━━━━━ Recorded data ━━━━━
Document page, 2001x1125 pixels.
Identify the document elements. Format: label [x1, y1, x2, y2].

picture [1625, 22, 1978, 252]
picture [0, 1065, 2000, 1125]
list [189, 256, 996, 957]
━━━━━
Provide a verbatim reproduction of all the records.

Document page, 2001x1125 pixels.
Identify the document elements. Format: label [x1, y1, x2, y2].

picture [1625, 22, 1978, 252]
picture [0, 1065, 2000, 1125]
list [189, 256, 996, 957]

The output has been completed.